The math formula for expm1() function is e ** x -1
import math
print(math.e ** -34.11 -1 ) # -0.9999999999999984
e : is a numerical constant of value equal to 2.71828
This is the base of natural logarithm and known as Euler's number.
Additional Explanation and Use Cases for expm1()
The math.expm1(x) function calculates ( e^x - 1 ) accurately for small values of x, avoiding precision errors associated with directly computing `math.exp(x) - 1`.
Example 1: Why Use expm1() for Small Values of x
For very small values of x, using `expm1()` is more precise than `exp(x) - 1`.
import math
x = 1e-10
print(math.exp(x) - 1) # Less accurate due to floating-point rounding
print(math.expm1(x)) # More accurate for small x
Example 2: Comparing exp() and expm1()
Comparing results from `exp()` and `expm1()` for different values of x.
import math
x_values = [1, 0.1, 1e-10, -1]
for x in x_values:
print(f"x: {x}, exp(x) - 1: {math.exp(x) - 1}, expm1(x): {math.expm1(x)}")

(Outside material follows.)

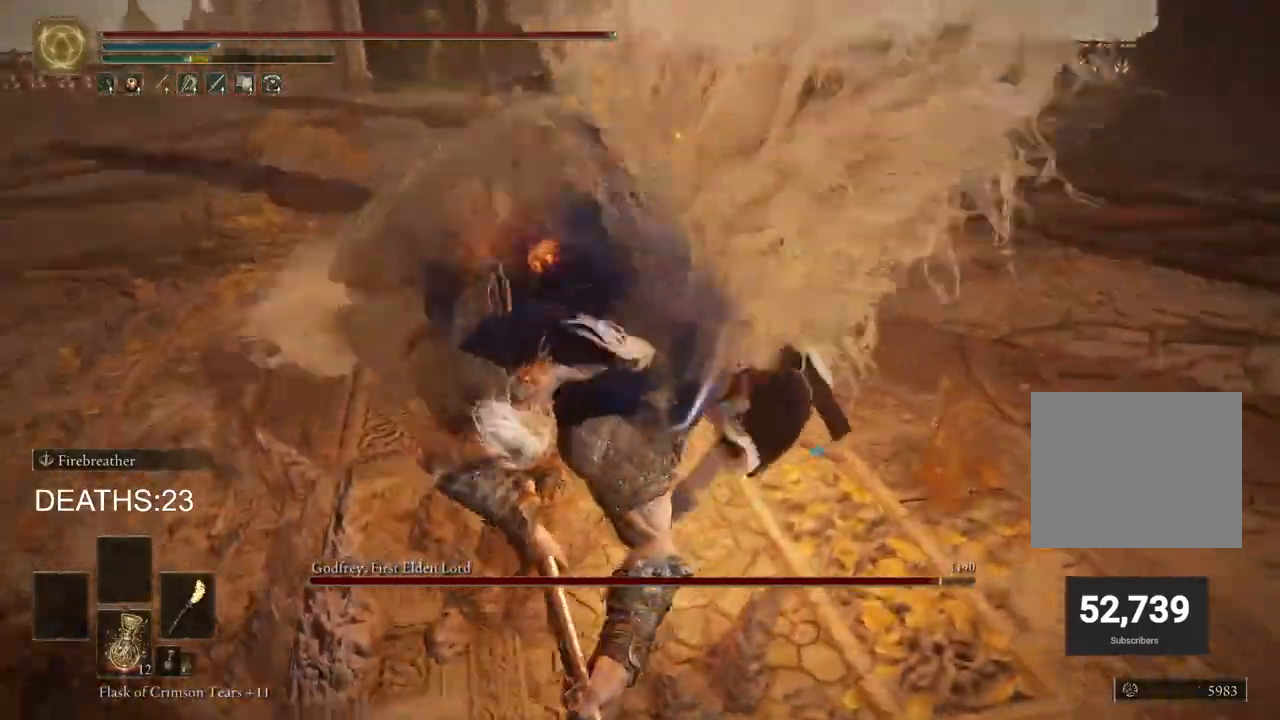
{"buttons": [], "left_stick": "up-right", "right_stick": "center", "events": []}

Use `expm1()` for financial computations where precision is essential, like calculating continuous interest.
import math
principal = 1000 # Principal amount
rate = 0.05 # Annual interest rate
time = 1 # 1 year
# Continuous compound interest
interest = principal * math.expm1(rate * time)
print("Accrued interest:", interest)
Output
Accrued interest: 51.271096376024055
Applications of expm1()
Mathematical Computations: In scientific computing where small x values are common.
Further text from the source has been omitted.